Terörle Mücadele Yüksek Kurulu geçen hafta Başbakan Yardımcısı Cemil Çiçek’e gizli bir “güneydoğu raporu” sundu. Söz konusu raporun ne kadar gizli olduğunu şuradan anlayın ki; Raporu hazırlayan vekillerin isimleri bile koruculardan, aşiretlerden çekinildiği için gizli tutuldu…
Terör olaylarının en çok yaşandığı ve köy koruculuğunun yüksek oranlarda olduğu bölgelerde araştırmalarda bulunan vekiller, raporu hazırlarken; aşiretler, ağalar, köy koruyucuları, sade vatandaş, köylüler ve insan hakları yöneticileri ile yaptıkları görüşmeleri raporlarına geçirdiler.
Rapordaki radikal sonuçlara baktığımızda görünen şu; Devlet, Mardin katliamı ile kontrolden çıktığına inandığı koruculuk sistemini kaldırmak için düğmeye basmış…
İşte o gizli raporun sonuç bölümleri;
.Koruculuk kademeli olarak tasfiye edilmeli…
. Koruculuk sistemi bölgede sosyal ve siyasi bir problem kaynağını oluşturan etkenlerden birisidir…
. Korucular özellikle devlet ve silah kavramlarını kullanarak bölgede ayrılıkçı bir güce ulaştılar…
. Koruculuk sistemi artık denetlenemez hale geldi…
.Koruculuk yapanlara yeni iş sahaları açılmalı…
. Koruculara tahsis edilecek yeni iş sahaları için Doğu ve Güneydoğu’da fiziki bölgeler mevcut.
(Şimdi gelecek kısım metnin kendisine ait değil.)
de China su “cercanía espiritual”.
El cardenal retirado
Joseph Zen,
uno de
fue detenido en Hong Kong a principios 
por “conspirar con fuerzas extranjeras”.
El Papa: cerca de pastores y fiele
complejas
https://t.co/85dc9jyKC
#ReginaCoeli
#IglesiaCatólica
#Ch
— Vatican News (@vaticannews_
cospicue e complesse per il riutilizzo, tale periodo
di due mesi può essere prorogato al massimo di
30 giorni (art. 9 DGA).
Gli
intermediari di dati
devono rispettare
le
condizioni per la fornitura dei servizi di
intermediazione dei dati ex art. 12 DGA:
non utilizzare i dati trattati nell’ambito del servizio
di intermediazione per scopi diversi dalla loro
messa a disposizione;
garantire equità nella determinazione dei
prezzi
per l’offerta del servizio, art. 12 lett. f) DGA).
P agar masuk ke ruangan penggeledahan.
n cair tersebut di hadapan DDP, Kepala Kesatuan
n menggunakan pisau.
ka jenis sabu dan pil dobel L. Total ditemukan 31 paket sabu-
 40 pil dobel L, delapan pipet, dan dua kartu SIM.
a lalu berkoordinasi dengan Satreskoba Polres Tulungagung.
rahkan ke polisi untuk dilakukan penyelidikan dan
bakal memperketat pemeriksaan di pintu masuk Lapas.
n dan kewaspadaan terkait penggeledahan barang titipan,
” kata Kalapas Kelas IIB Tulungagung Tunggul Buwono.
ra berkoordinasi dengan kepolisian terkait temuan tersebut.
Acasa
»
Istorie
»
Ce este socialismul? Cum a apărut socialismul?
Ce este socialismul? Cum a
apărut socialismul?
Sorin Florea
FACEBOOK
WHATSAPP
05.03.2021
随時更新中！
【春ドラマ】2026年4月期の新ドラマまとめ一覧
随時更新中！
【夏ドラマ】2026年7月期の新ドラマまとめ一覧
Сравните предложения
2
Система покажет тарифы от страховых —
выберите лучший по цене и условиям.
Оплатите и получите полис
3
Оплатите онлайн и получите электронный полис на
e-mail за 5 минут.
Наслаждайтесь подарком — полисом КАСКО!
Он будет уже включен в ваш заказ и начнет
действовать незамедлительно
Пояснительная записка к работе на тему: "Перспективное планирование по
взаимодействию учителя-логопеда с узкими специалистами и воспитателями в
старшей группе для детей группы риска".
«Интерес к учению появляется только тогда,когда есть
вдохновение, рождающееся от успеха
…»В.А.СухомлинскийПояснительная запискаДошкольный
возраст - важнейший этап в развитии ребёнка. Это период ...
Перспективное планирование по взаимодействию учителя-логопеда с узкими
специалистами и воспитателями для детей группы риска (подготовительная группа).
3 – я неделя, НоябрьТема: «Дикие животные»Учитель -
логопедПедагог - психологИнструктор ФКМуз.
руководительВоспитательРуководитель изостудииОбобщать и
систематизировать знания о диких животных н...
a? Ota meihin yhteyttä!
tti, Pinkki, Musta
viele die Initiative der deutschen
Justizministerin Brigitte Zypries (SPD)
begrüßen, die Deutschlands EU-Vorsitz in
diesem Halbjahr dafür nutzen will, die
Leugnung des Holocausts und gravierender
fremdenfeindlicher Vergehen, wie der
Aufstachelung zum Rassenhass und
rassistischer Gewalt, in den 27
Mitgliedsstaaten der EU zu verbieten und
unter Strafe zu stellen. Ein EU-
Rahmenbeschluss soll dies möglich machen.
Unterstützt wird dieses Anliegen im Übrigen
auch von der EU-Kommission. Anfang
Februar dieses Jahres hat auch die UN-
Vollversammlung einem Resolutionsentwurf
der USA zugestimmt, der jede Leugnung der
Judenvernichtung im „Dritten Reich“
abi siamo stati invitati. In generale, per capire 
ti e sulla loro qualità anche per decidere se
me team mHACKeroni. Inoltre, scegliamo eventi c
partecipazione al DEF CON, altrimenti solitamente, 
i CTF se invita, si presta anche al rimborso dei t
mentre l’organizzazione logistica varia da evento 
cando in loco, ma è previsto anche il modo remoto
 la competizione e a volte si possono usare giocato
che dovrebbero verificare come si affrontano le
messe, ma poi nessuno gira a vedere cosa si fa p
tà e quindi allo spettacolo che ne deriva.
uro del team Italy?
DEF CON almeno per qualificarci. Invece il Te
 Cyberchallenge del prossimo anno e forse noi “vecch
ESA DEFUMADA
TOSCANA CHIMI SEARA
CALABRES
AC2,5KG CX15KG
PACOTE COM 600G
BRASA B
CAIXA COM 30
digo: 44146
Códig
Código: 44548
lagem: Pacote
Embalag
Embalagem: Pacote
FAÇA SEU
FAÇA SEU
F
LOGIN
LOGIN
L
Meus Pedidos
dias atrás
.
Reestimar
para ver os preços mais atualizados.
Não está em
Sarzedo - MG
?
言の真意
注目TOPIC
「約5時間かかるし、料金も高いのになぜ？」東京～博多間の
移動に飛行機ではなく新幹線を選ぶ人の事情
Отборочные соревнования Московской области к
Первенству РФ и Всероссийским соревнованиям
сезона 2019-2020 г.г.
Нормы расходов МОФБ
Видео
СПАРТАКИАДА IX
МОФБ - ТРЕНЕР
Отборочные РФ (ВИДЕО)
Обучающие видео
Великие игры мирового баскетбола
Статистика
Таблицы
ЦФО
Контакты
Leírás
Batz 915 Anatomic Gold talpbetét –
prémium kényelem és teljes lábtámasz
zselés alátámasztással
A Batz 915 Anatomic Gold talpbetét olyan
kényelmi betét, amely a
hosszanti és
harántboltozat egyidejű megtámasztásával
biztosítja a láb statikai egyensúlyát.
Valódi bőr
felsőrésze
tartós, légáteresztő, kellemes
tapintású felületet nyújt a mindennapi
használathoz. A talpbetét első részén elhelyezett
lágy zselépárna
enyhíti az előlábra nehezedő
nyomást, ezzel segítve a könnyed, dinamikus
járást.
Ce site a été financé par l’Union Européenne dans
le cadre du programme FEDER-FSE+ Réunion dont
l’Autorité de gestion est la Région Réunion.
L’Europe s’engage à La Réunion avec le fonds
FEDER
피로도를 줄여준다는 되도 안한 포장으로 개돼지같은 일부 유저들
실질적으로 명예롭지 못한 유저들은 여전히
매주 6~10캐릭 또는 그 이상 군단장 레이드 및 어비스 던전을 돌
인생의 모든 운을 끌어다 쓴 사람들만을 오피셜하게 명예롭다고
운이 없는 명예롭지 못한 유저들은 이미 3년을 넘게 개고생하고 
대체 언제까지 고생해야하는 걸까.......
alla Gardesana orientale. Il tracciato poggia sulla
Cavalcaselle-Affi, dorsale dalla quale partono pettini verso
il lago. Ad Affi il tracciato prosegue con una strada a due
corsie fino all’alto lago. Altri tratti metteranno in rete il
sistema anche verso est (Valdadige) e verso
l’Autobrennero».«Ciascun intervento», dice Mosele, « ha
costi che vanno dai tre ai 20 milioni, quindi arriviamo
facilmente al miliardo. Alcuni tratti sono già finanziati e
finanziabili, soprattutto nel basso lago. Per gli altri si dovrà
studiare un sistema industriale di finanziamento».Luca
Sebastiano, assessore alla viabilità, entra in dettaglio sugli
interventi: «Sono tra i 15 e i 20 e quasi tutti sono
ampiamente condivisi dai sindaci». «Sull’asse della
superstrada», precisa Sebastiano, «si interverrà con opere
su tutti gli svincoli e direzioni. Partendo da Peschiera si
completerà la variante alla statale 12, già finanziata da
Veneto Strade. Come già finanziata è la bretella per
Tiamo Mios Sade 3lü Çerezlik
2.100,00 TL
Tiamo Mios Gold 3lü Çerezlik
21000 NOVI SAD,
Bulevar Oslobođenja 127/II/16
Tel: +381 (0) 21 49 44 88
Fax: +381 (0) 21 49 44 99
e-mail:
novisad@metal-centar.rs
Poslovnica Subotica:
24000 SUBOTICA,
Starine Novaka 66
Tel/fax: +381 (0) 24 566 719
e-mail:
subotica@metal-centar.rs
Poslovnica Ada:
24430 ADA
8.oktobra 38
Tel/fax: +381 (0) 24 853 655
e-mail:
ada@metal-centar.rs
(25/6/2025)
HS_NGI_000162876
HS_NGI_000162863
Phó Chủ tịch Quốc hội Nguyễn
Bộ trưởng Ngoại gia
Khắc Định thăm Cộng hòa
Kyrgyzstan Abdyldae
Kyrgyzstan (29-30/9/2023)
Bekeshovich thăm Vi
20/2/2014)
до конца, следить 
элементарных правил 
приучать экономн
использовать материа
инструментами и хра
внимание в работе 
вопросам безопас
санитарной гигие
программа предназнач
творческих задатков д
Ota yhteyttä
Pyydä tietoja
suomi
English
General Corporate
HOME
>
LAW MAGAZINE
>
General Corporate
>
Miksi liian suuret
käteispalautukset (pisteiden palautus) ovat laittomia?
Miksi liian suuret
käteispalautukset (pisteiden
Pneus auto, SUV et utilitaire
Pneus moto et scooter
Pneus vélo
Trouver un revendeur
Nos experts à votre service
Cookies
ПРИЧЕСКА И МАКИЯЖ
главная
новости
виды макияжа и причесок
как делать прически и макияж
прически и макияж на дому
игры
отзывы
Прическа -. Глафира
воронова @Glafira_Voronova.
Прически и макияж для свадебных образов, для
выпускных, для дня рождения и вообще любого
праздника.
Özellikle tarım ve hayvancılık yönüyle oldukça zengin bir iş sahası oluşturulabilir…
Pin kodu!
İçişleri Bakanı Beşir Atalay’ın, “Gökçek, oto galerilerini şehir dışına taşımazsa farklı işlemler yapacağım.” sözlerinden kısa bir süre sonra Enerji Bakanı Taner Yıldız, “Gökçek Botaş’a olan borcunu ödemezse haciz gündeme gelebilir.” dedi.
Kabinenin iki güçlü bakanının birden Gökçek’e yüklenmeleri, “Bakanlar Başbakan’dan bağımsız yol haritası oluşturamazlar. Başbakan, Gökçek’e fren mi yaptırmak istiyor?..” değerlendirmelerini de beraberinde getirmişti.
Oysa, arka fondaki gerçek bambaşkaydı…
Hatırlayın; Melih Gökçek seçildikten kısa bir süre sonra, “Yeniden aday yapılmamam için bazı bakanlar bile gayret gösterdi.” demişti.
Gökçek’in bu sözlerle kimleri kast ettiğini Ankara’nın havasını koklayanlar hemen anlamıştı ama sıcak siyasetten uzak olanlar, “Allah! Allah! Kim bunlar acaba?..” diye elleri şakaklarında düşünceye dalmışlardı…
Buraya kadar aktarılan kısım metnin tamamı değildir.